Voters in Phenix City, Ala., rejected a tax increase earlier this month that would have raised enough money to finance a new community hospital.
But now, Nashville-based Ameris Health Systems-the small for-profit selected by the Russell County Commission to operate a tax-supported facility-may look for ways to build the hospital without the help of public funds.
Ameris President Joe Herring said he filed a certificate-of-need application one day after voters resoundingly rejected the tax increase on Election Day. He expressed optimism Ameris-which manages five hospitals in the South, one of which it owns-will win approval to build a $25 million to $30 million, 70-bed hospital in Phenix City.
"This would be a replacement facility, which has received the support of the political leadership," Herring said. "I'm very positive."
Herring said he filed the CON application after meeting with county officials in Phenix City. The tax increase was expected to provide about $17 million for the hospital construction project and would have added about $20 to the annual tax bill on a house valued at $50,000. "We've got to determine if there's enough business there for us to pursue (and fund) the project, now that the county's out of it," he said.
The new facility would replace debt-plagued Phenix Regional Hospital, a 114-bed facility that was shut down in March by parent Columbus (Ga.) Regional Healthcare System, which consolidated its operations across the state line at the Medical Center, its 537-bed hospital in Columbus. The one-hospital system includes physician practices in Georgia and Alabama.
Herring said his company would put up the money to build the new hospital, which would include an emergency room and a full range of other medical services. He said the company, which would own the facility, will make a decision on the project by mid-December, adding that he is confident he could build, finance and successfully operate a small community hospital, even though one failed miserably under the leadership of a larger, regional healthcare system.
Though the Medical Center is across the border from Phenix City, the closing of Phenix Regional has had a significant impact on medical services in Russell County, said Russell County Commissioner Tillman Pugh. Several doctors reportedly have followed the hospital's lead and moved their practices closer to the hospitals in Columbus.
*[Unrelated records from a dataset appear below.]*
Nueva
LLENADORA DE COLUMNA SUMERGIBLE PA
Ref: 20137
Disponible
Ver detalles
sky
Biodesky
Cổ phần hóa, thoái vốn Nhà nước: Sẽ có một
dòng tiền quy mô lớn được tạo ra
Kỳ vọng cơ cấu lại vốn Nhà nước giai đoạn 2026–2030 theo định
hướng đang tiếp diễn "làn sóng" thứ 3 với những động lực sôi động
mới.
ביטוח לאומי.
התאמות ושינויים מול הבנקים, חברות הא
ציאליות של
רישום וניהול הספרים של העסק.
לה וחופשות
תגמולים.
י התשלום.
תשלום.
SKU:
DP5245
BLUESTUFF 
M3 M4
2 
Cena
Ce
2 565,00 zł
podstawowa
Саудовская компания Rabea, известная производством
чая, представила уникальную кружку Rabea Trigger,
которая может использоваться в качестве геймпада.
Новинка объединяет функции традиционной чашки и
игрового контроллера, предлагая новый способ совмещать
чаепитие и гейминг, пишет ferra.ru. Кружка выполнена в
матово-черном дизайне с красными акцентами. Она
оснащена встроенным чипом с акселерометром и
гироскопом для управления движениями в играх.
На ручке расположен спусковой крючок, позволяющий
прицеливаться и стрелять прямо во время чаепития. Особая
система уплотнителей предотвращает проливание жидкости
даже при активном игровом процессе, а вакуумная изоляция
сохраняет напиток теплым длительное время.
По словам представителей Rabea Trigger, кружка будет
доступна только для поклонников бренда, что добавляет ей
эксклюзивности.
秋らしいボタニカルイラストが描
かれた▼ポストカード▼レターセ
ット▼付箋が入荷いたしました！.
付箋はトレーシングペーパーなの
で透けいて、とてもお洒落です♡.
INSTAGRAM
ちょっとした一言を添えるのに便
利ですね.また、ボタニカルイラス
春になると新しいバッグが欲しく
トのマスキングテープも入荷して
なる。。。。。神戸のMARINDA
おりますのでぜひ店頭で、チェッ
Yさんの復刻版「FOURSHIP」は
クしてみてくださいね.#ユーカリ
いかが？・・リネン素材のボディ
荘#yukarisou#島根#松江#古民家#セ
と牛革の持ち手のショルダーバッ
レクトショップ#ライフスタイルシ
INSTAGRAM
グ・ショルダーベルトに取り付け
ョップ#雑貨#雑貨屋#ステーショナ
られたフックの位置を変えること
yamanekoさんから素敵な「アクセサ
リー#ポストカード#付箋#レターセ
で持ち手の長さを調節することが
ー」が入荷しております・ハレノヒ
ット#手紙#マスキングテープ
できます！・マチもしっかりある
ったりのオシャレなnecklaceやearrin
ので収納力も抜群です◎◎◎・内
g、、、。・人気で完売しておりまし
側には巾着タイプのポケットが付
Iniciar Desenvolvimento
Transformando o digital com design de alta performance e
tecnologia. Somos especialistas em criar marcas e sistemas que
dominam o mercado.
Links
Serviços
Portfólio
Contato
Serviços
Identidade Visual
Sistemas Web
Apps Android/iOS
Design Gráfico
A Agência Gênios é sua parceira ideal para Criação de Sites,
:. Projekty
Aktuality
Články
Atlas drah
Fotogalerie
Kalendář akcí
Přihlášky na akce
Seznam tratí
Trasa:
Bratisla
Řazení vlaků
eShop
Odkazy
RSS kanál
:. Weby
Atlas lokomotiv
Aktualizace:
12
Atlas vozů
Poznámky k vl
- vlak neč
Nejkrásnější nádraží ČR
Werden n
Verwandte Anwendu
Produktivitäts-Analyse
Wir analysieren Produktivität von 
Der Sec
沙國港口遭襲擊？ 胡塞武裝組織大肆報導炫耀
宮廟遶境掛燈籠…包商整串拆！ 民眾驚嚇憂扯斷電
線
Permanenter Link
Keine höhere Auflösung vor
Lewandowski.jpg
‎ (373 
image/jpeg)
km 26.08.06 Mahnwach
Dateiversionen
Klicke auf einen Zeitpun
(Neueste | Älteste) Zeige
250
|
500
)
The prospects for a new hospital built without public funds have improved recently, Pugh said, because several physicians in Columbus have expressed interest in investing in the project. He said the county is eager to help in any way necessary, including tax breaks and some assistance in preparing the land on which the hospital might be built.
Officials with Columbus Regional said they couldn't afford to maintain the 114-bed hospital, which had a physical plant more than a half-century old, because of declining Medicare and Medicaid payments. The Georgia-based health system, which purchased the hospital in 1994 for about $12 million, had planned to build a $50 million replacement hospital in Phenix City until it decided to close the facility after several years of mounting losses.
The hospital had been a consistent money loser after earning profits in the first couple of years of its affiliation with Columbus, according to published reports. Phenix Regional lost about $1.2 million in fiscal 2001 and reportedly was on track to lose about $4 million in 2002.